18/12/2025 às 09h59- Atualizada 18/12/2025 às 13h56

O Natal, que para muitos é sinônimo de reunião e presentes, para centenas de famílias em Juiz de Fora depende da solidariedade de quem transforma afeto em ação. Histórias que começaram dentro de casa, em gestos simples, hoje sustentam projetos sociais que levam comida, brinquedos e esperança a crianças e famílias em situação de vulnerabilidade.

Em comum, essas iniciativas enfrentam um desafio cada vez maior: manter a magia do Natal em meio à queda nas doações, especialmente no período pós-pandemia. Entre fantasias, cartinhas e ceias compartilhadas, voluntários lutam para que o dia 25 chegue com dignidade para quem mais precisa.

Onde nasce a magia do Natal

Há mais de quarenta anos, Margarida Gomes entra em cena vestida de Mamãe Noel – mas tudo começou de um jeito simples e profundamente afetivo: com um pedido de aniversário do filho, que sonhava em encontrar o Papai Noel.

Para transformar aquele desejo em realidade, ela topou o desafio e se fantasiou do bom velhinho. Precisava ser perfeita. “Eu não podia nem rir, nem falar, porque ele ia reconhecer minha voz. Tudo que eu queria era dar esse presente pra ele”, recorda.

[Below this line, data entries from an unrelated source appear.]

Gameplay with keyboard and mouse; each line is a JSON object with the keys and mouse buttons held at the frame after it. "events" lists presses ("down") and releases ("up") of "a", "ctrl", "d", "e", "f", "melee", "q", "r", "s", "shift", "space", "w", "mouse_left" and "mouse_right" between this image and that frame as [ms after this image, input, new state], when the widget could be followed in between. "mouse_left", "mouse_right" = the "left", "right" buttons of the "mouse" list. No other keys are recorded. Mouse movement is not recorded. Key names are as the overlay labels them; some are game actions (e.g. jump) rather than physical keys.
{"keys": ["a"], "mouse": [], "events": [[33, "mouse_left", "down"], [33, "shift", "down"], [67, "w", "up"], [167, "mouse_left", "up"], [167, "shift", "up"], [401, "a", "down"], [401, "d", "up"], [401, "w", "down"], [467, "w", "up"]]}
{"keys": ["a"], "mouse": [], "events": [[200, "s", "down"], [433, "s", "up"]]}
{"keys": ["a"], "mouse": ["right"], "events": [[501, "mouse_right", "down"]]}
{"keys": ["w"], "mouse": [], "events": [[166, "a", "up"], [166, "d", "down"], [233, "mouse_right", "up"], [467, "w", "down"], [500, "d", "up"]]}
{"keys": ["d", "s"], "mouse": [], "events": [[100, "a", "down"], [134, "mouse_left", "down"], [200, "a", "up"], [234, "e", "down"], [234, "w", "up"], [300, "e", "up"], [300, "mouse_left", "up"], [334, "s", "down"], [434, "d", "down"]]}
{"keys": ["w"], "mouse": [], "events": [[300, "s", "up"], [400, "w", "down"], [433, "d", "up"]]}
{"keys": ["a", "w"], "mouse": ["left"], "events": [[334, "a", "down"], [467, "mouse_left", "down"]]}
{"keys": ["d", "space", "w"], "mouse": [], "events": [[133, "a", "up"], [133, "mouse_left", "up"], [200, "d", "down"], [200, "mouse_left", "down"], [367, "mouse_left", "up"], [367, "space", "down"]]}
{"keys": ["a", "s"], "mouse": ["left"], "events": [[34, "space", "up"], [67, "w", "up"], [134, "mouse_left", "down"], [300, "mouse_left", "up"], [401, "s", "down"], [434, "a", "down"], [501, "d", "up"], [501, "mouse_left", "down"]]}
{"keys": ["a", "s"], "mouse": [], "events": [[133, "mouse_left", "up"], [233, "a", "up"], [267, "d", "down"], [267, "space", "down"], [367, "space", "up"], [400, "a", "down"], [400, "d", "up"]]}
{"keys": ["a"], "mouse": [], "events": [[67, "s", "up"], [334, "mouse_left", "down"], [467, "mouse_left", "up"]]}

O encontro aconteceu, e a magia parecia completa. Só que, para o menino, aquilo era apenas o começo. Depois de viver a surpresa, ele quis espalhar a alegria: perguntou ao Papai Noel se ele também visitaria os vizinhos, conversaria com os amigos e distribuiria balas para todo mundo.

Margarida não teve como dizer não. Ao lado do esposo, comprou doces e saiu pelas ruas do bairro, levando a brincadeira adiante e estendendo o encanto a outras crianças da vizinhança. “Meu esposo foi comigo, comprou umas balas. A gente saiu distribuindo na rua, todo mundo ficou feliz”, conta.

E foi justamente a reação das pessoas que deu novo fôlego à história. Empolgado com a repercussão, o menino já fez outro pedido, pensando na próxima visita do bom velhinho: “Em vez de ser bala, no outro Natal poderia ser brinquedo?”, assim, nascia uma tradição.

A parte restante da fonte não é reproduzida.